**WHAT THE EXERCISE ASKS**
The lines you return must be all those in the data that hold the string "through".

**SUPPLIED DATA**
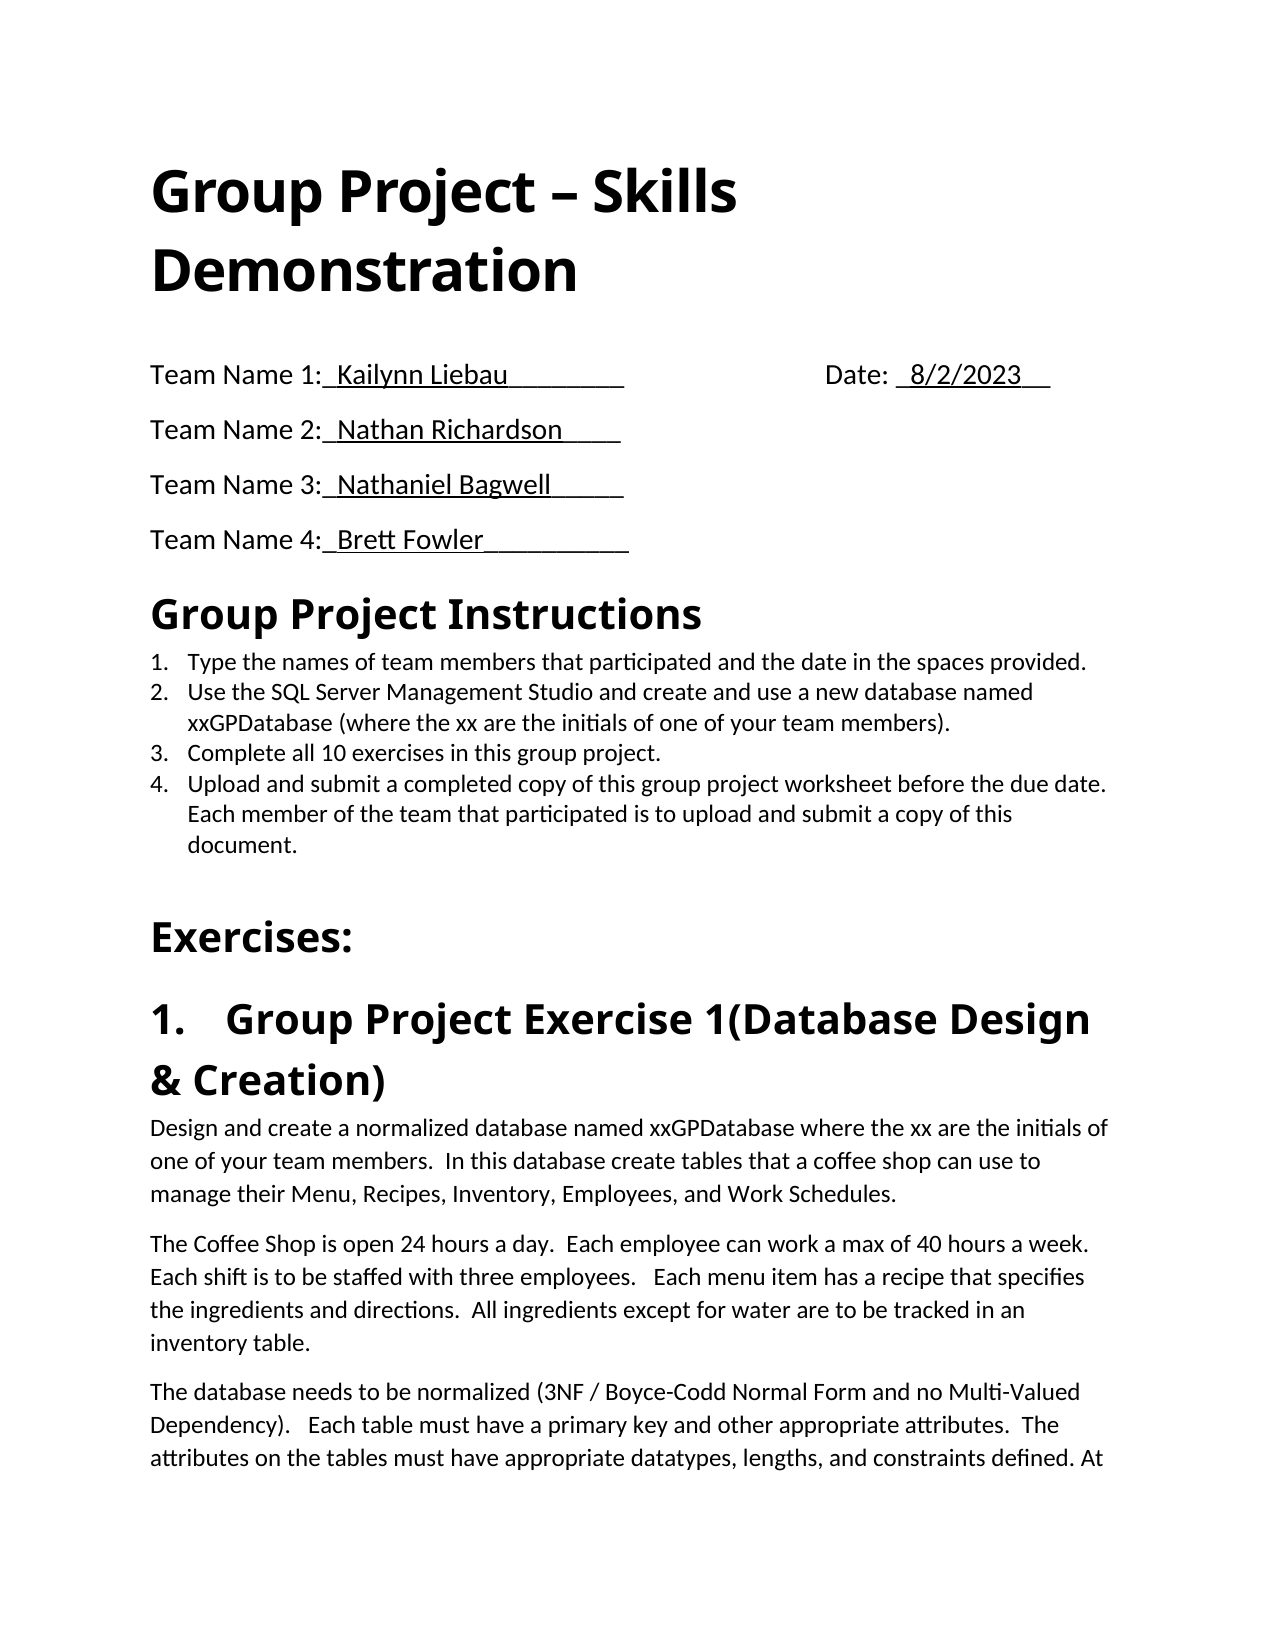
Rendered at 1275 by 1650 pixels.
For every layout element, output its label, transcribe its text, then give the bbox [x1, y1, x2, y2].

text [150, 1376, 1125, 1473]
text Team Name 3:_Nathaniel Bagwell_____ [150, 466, 1125, 502]
text Team Name 1:_Kailynn Liebau________ Date: _8/2/2023__ [150, 356, 1125, 391]
text Team Name 4:_Brett Fowler__________ [150, 521, 1125, 557]
text Team Name 2:_Nathan Richardson____ [150, 411, 1125, 447]
title Group Project – Skills Demonstration [150, 150, 1125, 309]
text The Coffee Shop is open 24 hours a day. Each employee can work a max of 40 hours a week. Each shift is to be staffed with three employees. Each menu item has a recipe that specifies the ingredients and directions. All ingredients except for water are to be tracked in an inventory table. [150, 1228, 1125, 1357]
list Upload and submit a completed copy of this group project worksheet before the due date. Each member of the team that participated is to upload and submit a copy of this document. [150, 768, 1125, 859]
list Type the names of team members that participated and the date in the spaces provided. [150, 646, 1125, 676]
text Design and create a normalized database named xxGPDatabase where the xx are the initials of one of your team members. In this database create tables that a coffee shop can use to manage their Menu, Recipes, Inventory, Employees, and Work Schedules. [150, 1112, 1125, 1209]
subtitle Group Project Exercise 1(Database Design & Creation) [150, 990, 1125, 1108]
title Exercises: [150, 908, 1125, 965]
list Use the SQL Server Management Studio and create and use a new database named xxGPDatabase (where the xx are the initials of one of your team members). [150, 676, 1125, 737]
subtitle Group Project Instructions [150, 584, 1125, 641]
list Complete all 10 exercises in this group project. [150, 737, 1125, 768]
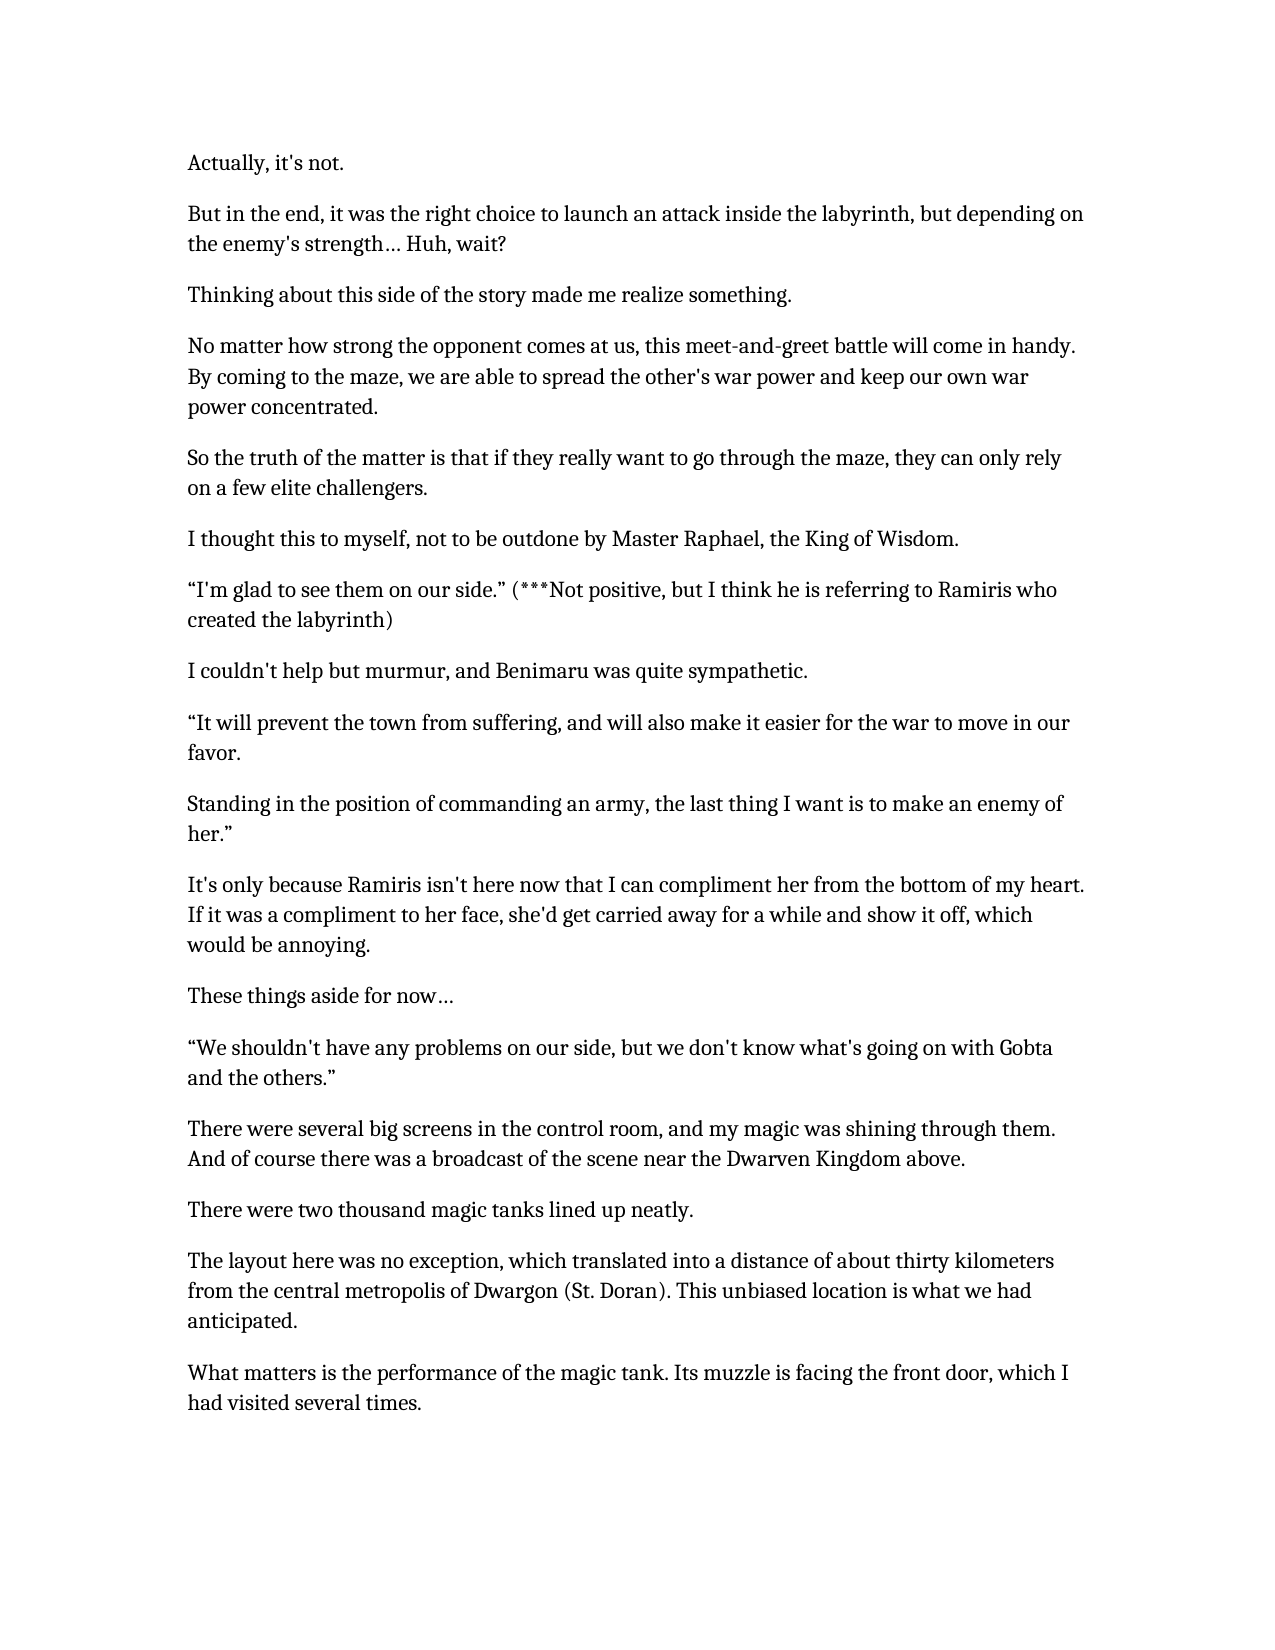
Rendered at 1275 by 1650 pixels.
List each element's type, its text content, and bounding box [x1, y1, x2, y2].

text There were two thousand magic tanks lined up neatly. [187, 1197, 1087, 1223]
text “We shouldn't have any problems on our side, but we don't know what's going on with Gobta and the others.” [187, 1034, 1087, 1091]
text There were several big screens in the control room, and my magic was shining through them. And of course there was a broadcast of the scene near the Dwarven Kingdom above. [187, 1116, 1087, 1172]
text So the truth of the matter is that if they really want to go through the maze, they can only rely on a few elite challengers. [187, 445, 1087, 501]
text But in the end, it was the right choice to launch an attack inside the labyrinth, but depending on the enemy's strength… Huh, wait? [187, 201, 1087, 258]
text Actually, it's not. [187, 150, 1087, 176]
text No matter how strong the opponent comes at us, this meet-and-greet battle will come in handy. By coming to the maze, we are able to spread the other's war power and keep our own war power concentrated. [187, 333, 1087, 420]
text “It will prevent the town from suffering, and will also make it easier for the war to move in our favor. [187, 709, 1087, 766]
text The layout here was no exception, which translated into a distance of about thirty kilometers from the central metropolis of Dwargon (St. Doran). This unbiased location is what we had anticipated. [187, 1248, 1087, 1335]
text I couldn't help but murmur, and Benimaru was quite sympathetic. [187, 658, 1087, 685]
text Thinking about this side of the story made me realize something. [187, 282, 1087, 309]
text Standing in the position of commanding an army, the last thing I want is to make an enemy of her.” [187, 791, 1087, 847]
text “I'm glad to see them on our side.” (***Not positive, but I think he is referring to Ramiris who created the labyrinth) [187, 577, 1087, 634]
text What matters is the performance of the magic tank. Its muzzle is facing the front door, which I had visited several times. [187, 1359, 1087, 1416]
text These things aside for now… [187, 983, 1087, 1010]
text It's only because Ramiris isn't here now that I can compliment her from the bottom of my heart. If it was a compliment to her face, she'd get carried away for a while and show it off, which would be annoying. [187, 872, 1087, 959]
text I thought this to myself, not to be outdone by Master Raphael, the King of Wisdom. [187, 526, 1087, 552]
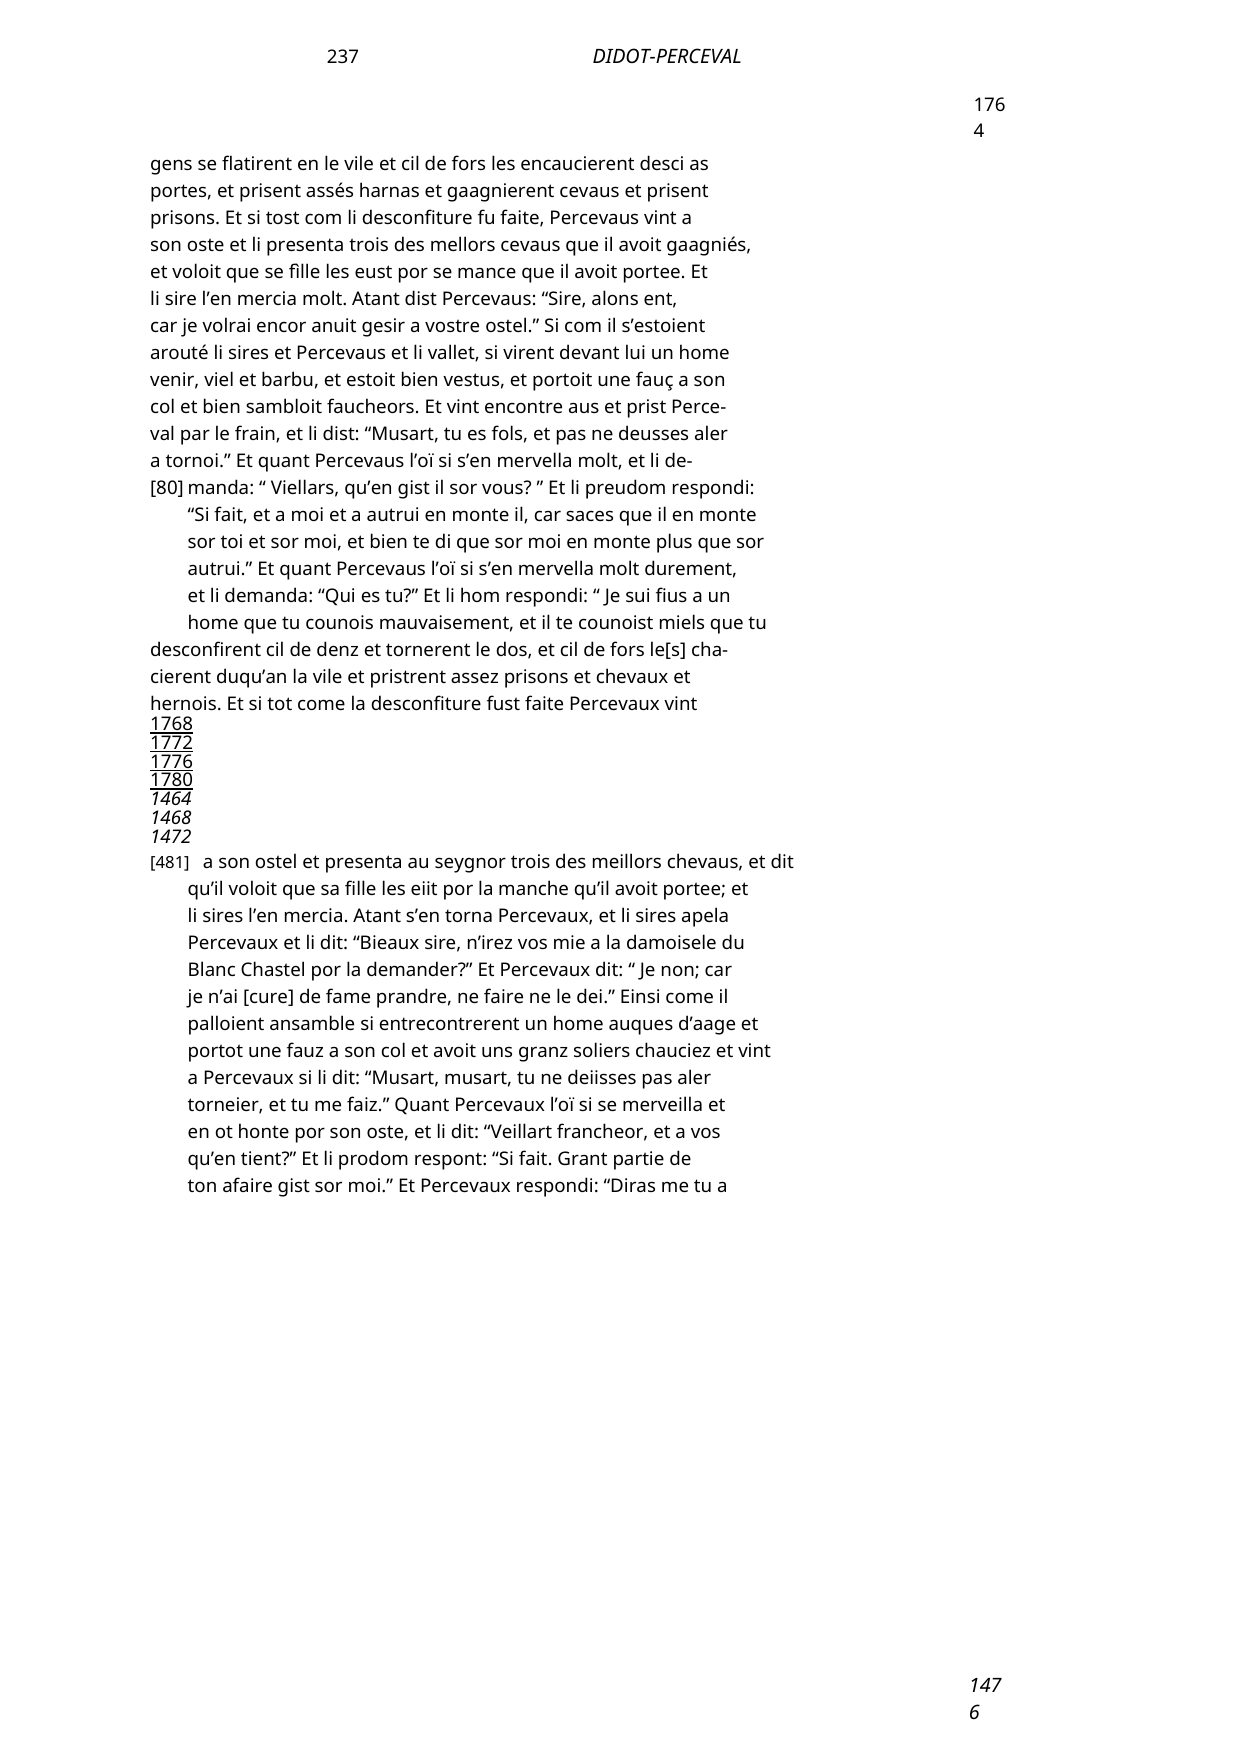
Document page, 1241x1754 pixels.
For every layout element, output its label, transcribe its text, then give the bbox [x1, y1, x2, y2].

**TASK SOLUTION**
text There were several big screens in the control room, and my magic was shining through them. And of course there was a broadcast of the scene near the Dwarven Kingdom above. [187, 1116, 1087, 1172]
text So the truth of the matter is that if they really want to go through the maze, they can only rely on a few elite challengers. [187, 445, 1087, 501]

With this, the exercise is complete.